Sorry, that was a little snarky of me -- of course you asked him. :/
So, before you were sleeping with people together causally, and it was enhancing your sex life. Now you're going on dates without him and it has the opposite effect, he feels like he needs space. Him feeling weird about it may not be an issue of control on his part, it may be that before it was about fun and now it's about feelings, before you were together and now you're separate. That's hard for many people. The question here is, is he asking for space because he needs it, or because he feels weird and resentful about things and has told himself this is what he needs rather than trying to sort out the underlying issues, or because he's trying to make you feel bad?
If he has a history of playing mind games it might be the latter, but I'm inclined to think it's one of the former. Poly affects people in ways they don't expect and don't always know how to express.
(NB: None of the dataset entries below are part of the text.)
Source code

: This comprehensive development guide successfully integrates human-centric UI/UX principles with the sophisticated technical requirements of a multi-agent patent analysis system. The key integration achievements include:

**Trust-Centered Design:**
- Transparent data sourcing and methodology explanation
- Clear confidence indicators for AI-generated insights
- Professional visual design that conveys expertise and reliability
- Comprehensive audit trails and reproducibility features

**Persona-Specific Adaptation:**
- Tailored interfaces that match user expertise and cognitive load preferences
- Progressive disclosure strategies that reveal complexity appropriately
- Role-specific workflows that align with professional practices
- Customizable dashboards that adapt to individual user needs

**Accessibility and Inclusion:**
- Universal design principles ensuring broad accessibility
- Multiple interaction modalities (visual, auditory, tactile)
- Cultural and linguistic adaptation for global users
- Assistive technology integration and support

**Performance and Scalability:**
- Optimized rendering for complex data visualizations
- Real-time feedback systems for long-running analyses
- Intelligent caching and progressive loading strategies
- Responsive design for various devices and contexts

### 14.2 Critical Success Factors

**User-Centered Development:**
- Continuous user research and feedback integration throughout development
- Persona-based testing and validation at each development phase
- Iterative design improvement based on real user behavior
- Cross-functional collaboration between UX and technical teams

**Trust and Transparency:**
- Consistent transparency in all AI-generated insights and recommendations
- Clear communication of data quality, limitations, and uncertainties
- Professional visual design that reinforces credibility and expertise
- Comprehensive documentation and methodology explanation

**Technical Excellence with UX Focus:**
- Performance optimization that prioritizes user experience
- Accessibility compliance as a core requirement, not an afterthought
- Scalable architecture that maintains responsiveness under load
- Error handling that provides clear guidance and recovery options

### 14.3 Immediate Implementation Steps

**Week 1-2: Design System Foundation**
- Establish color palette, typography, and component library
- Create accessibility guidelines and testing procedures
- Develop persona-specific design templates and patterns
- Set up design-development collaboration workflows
And the hold on sex affects him as much as it does you... moreso, actually, since you have another partner and he doesn't (it's not your husband's fault the guy doesn't make you cum yet).
Tell him that this is making you sad and ask him if you and he can talk it out, see what the root of his feeling about it is, see if it's going to be a temporary thing or a permanent thing... then decide if it's worth it to you to keep working on poly or to let it go.
Me, 30ish bi female, been doing solo poly for roughly 5 years. Gia, Clay, and Pike, my partners. Davis, ex/friend/"it's complicated." Eric, Gia's husband. Bee, Gia and Eric's toddler.